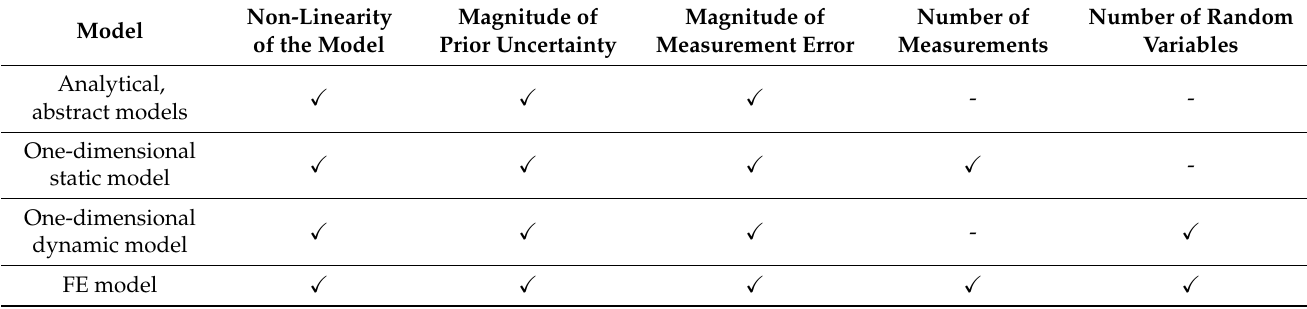
Table 1. Overview of the benchmark study: investigated issues and models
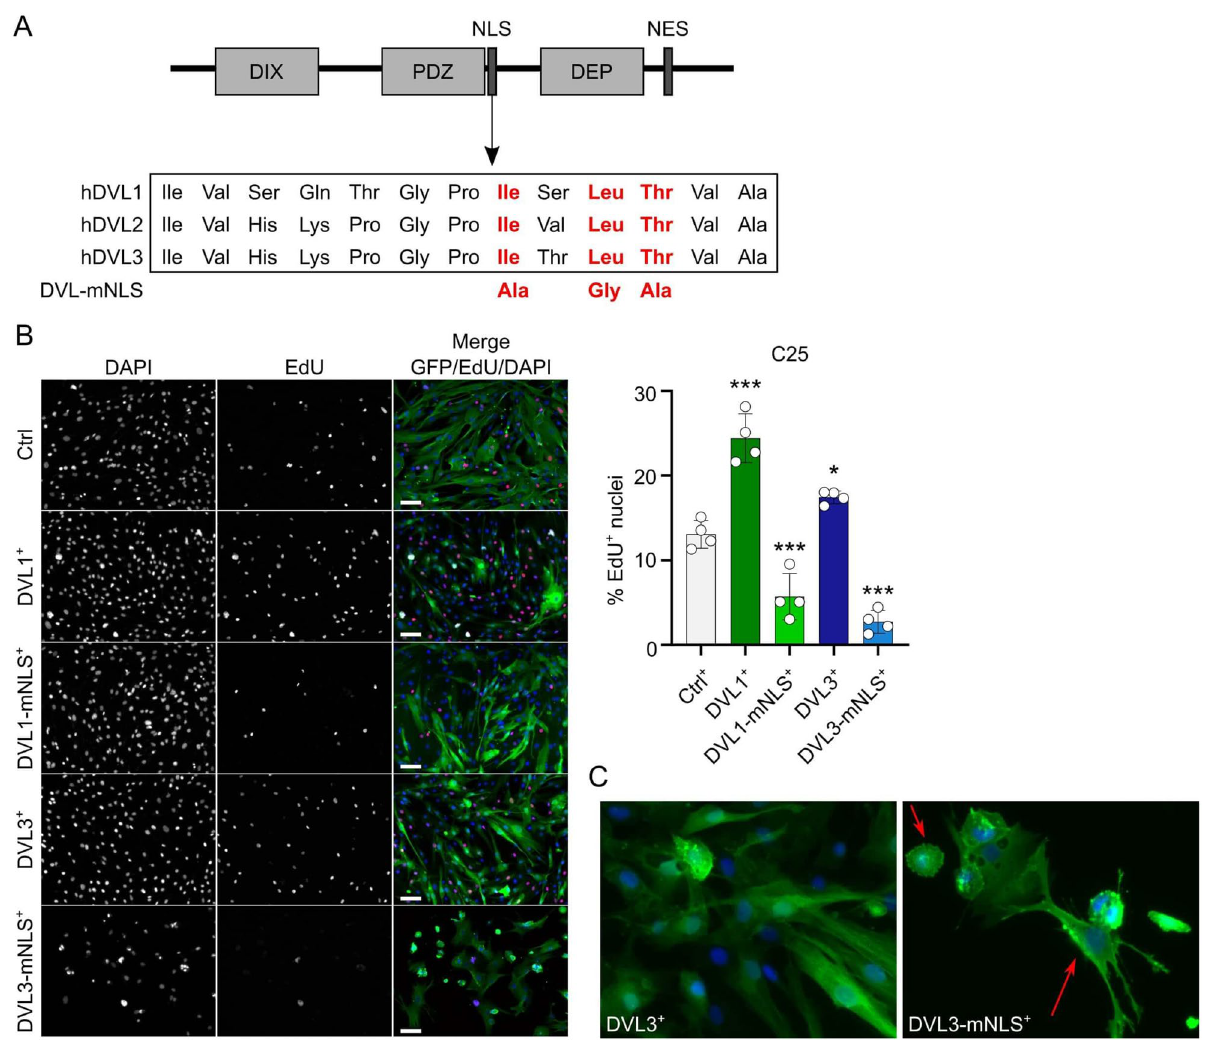
Figure 6. Mutation of the NLS sequence in DVL1 or DVL3 leads to reduced proliferation. ( A ) Schematic of the three conserved domains (DIX, PDZ, DEP) in DVL proteins, together with the positions of the nuclear localisation sequence (NLS) and the nuclear export sequence (NES), together with the changes to key amino acid residues to destroy the NLS (red text). ( B ) Representative images of proliferating C25 DVL1 + , DVL1- mNLS + , DVL3 + , DVL3-mNLS + and control (Ctrl) myoblasts, with incorporated EdU (red), immunolabelled for GFP (green) from the lentivirus (correlated with DVL expression) and DAPI nuclei counterstain (blue). EdU pulse was performed 24 h after seeding stably overexpressing C25 myoblast lines. Scale bar represents 100 µm. Quantification was performed for 4 biological replicates, and significant difference was calculated using a One- way ANOVA with Dunnett’s post hoc test, comparing each group with the control, where an asterisk denotes p < 0.05 and 3 asterisks denotes p < 0.001. ( C ) Representative images of DVL3 + (left) or DVL3-mNLS + (right) C25 myoblasts. Red arrows point to an unusually round, and an uncharacteristically elongated, DVL3-mNLS +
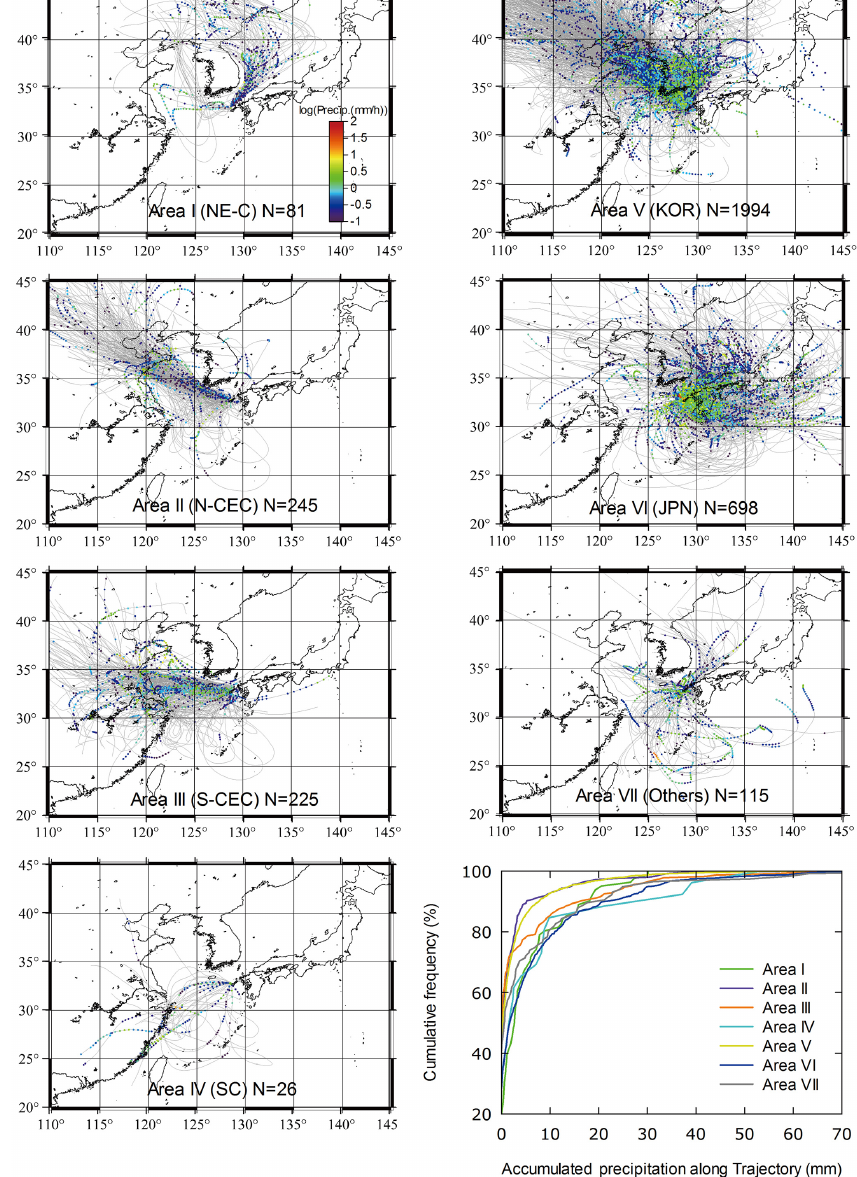
Figure 3. Backward trajectories for cases with valid (cid:49) BC /(cid:49) CO data were classified into seven air mass types. Gray thin lines indicate within 72h and at altitude less than 2500ma.s.l. Colored dots indicate precipitation rate (mmh − 1 , on log scale) and locations. Cumulative frequency (%) of APT for each category is shown in lower right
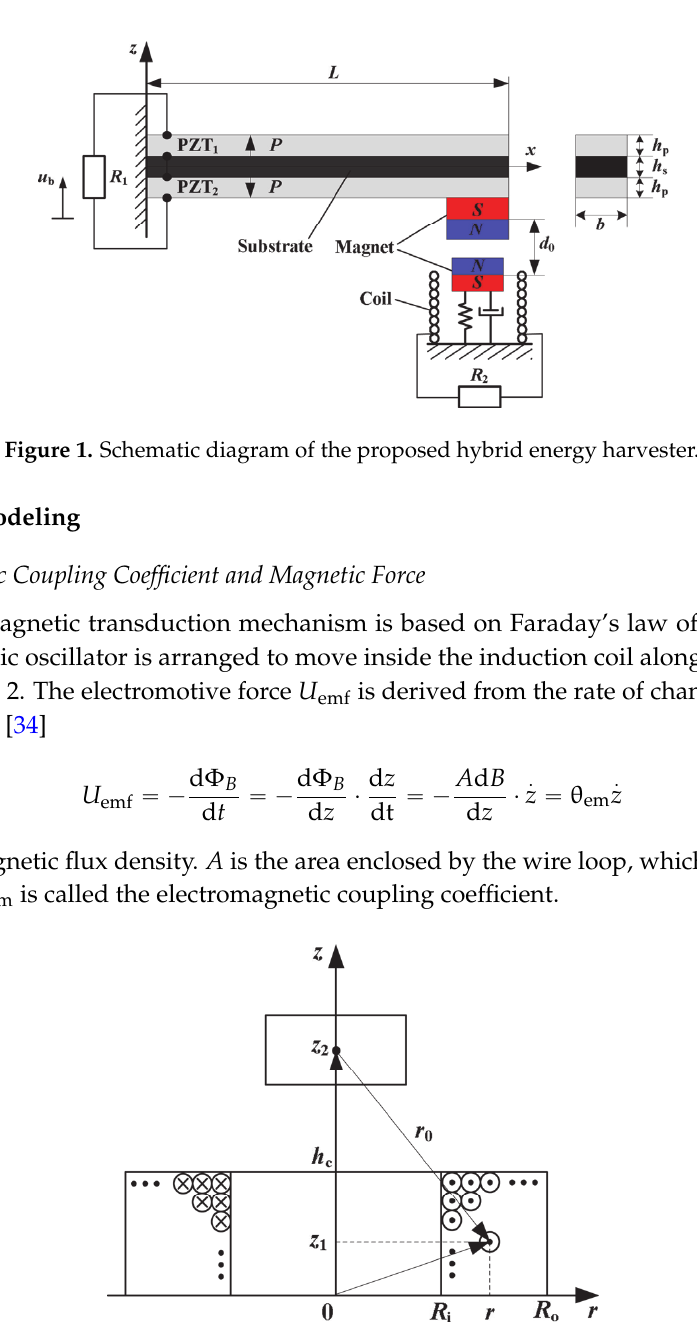
Figure 2. The relative position between magnet and coil.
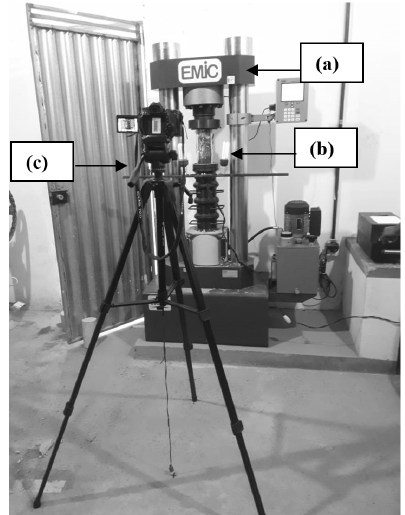
Figure 2: Assembly of the DIC-2D System a) load application system b) UV lamps c) a sensor digital camera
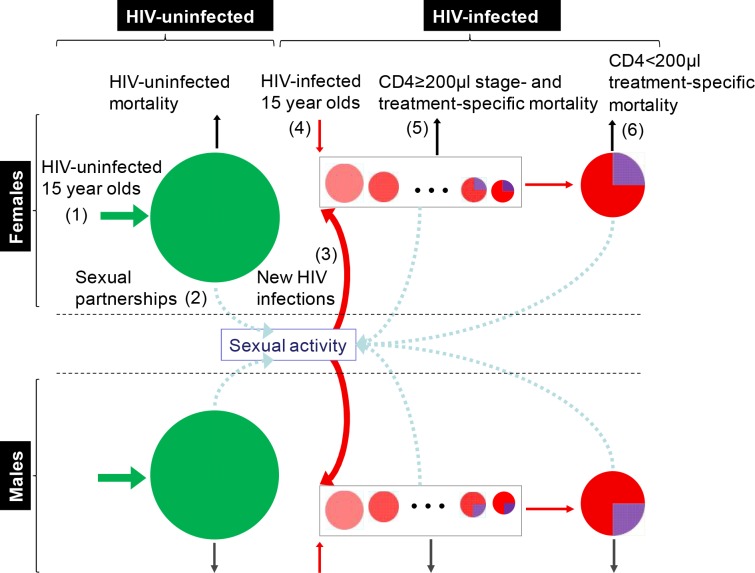
The HIV infections model.New 15-year-old HIV-uninfected individuals flow into the HIV-uninfected pools (1). HIV-uninfected individuals participate in sexual activity with HIV-uninfected and HIV-infected individuals (2), giving rise to new HIV infections (3), which together with new HIV-infected 15-year-olds (4) add to the HIV-infected pool. HIV-infected people progress through different stages of HIV infection (5) until reaching CD4 cell count < 200μl (6) (purple color indicates people receiving ART).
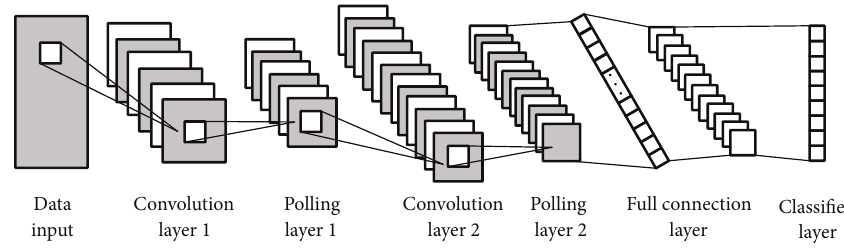
Figure 2: The basic structure of CNN.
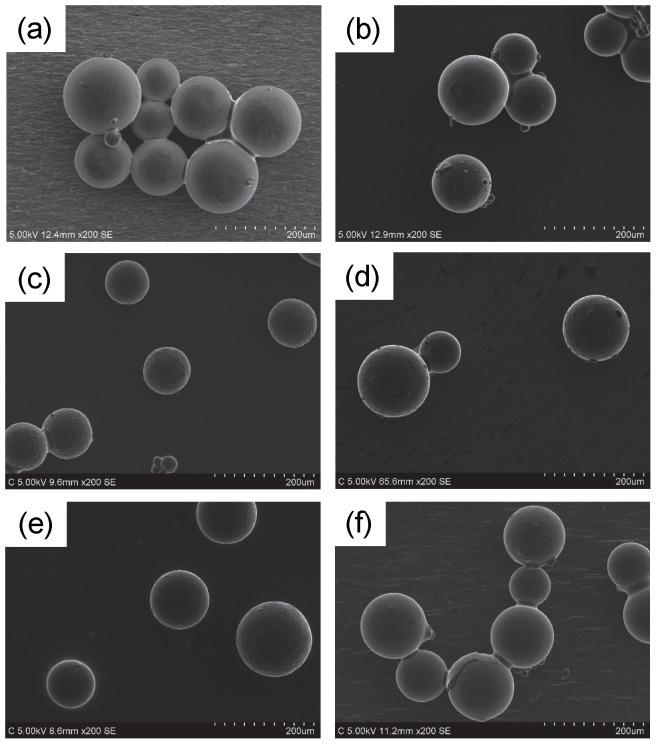
SEM images of original dry SAP particles pretreated with different neat RTILs.(a) [C2mim][BF4]; (b) [C2mim][AcO]; (c) [C2mim][Lac]; (d) [C4mim][BF4]; (e) [Ch][Lac]; (f) [P4, 4, 4, 1][DMP].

--------------------

■ Task goal ■
Everything from the first line of the records through the line containing "Figure 2. The" should be reproduced exactly, apart from the pictures.

■ Solution for this exercise ■
Table 1. Overview of the benchmark study: investigated issues and models
Figure 6. Mutation of the NLS sequence in DVL1 or DVL3 leads to reduced proliferation. ( A ) Schematic of the three conserved domains (DIX, PDZ, DEP) in DVL proteins, together with the positions of the nuclear localisation sequence (NLS) and the nuclear export sequence (NES), together with the changes to key amino acid residues to destroy the NLS (red text). ( B ) Representative images of proliferating C25 DVL1 + , DVL1- mNLS + , DVL3 + , DVL3-mNLS + and control (Ctrl) myoblasts, with incorporated EdU (red), immunolabelled for GFP (green) from the lentivirus (correlated with DVL expression) and DAPI nuclei counterstain (blue). EdU pulse was performed 24 h after seeding stably overexpressing C25 myoblast lines. Scale bar represents 100 µm. Quantification was performed for 4 biological replicates, and significant difference was calculated using a One- way ANOVA with Dunnett’s post hoc test, comparing each group with the control, where an asterisk denotes p < 0.05 and 3 asterisks denotes p < 0.001. ( C ) Representative images of DVL3 + (left) or DVL3-mNLS + (right) C25 myoblasts. Red arrows point to an unusually round, and an uncharacteristically elongated, DVL3-mNLS +
Figure 3. Backward trajectories for cases with valid (cid:49) BC /(cid:49) CO data were classified into seven air mass types. Gray thin lines indicate within 72h and at altitude less than 2500ma.s.l. Colored dots indicate precipitation rate (mmh − 1 , on log scale) and locations. Cumulative frequency (%) of APT for each category is shown in lower right
Figure 2. The relative position between magnet and coil.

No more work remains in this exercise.